もう終わった。誰とも関わる必要がないから、誰でもよかった季節が終わった。何もかも、始まりから終わりまでめまぐるしいスピードで通過する季節が。あの表情も、爆音も、気力も失われて、孤独だけが残る。剥がれ落ちたところを隠すようにコートを羽織るようになる。マフラーを巻き、手袋をして、必死で取り繕う。
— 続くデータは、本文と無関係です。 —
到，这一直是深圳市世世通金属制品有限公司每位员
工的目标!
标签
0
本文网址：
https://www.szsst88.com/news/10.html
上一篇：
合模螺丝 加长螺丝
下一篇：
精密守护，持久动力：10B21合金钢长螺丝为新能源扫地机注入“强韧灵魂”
 もう誰でもよくなくなってしまった。誰だってこの季節になると、思い出す人がいるはずだ。会いに行っても行かなくても行けなくても、好いても好かれても嫌われても、何一つ変わらない。何一つ、救いになんてならない。会えるなら会うべきだ。伝えられるなら伝えるべきだ。傷つけるべきだし傷つけられるべきだ。そんなの誰だって分かっている。「自分のしたいように」、これは聞こえのいい言葉だけど、なんだか自分に足りない生き方のように聞こえるけど、誰もそんな風に生きることなんてできない。できたら誰も悩まない。苦しまない。自分が何かもわからないし本当にしたいことなんてない。もうやめるべきだ。そんなことを考えるのは。美味しいものを食べてセックスでもして、眠くなったら寝る。やり過ごすしかない。もう夏は終わってしまったのだから。


 私たちは何も見ていないし、聞いていない。当然だ。よく笑う人は1人でいることが好きだ。愛想がいいのは「お前とは仲良くできない」だし、自分語りが多いのは家庭環境が良くなかったのだろう。忙しそうにしている人ほど仕事ができない。愚痴が多い人はそれだけ知覚する事柄が多い人だし、辛いものが好きな人は心の中で他人を見下して生活している。まともな人も優しい人もいない。いるならとっくに自殺している。


 何も分からないし全部最低で最悪。それなのに終わってしまえばなんだって最高で最良。今日は学校に行きますか。会社に行きますか。死にますか。勝手にしましょう。私たちはしようもない理由で死にますが、意外とのうのうと生きていけます。だからなんだって話ですね。死ぬならさよなら。僕はもう少し生きてみます。バイバイ。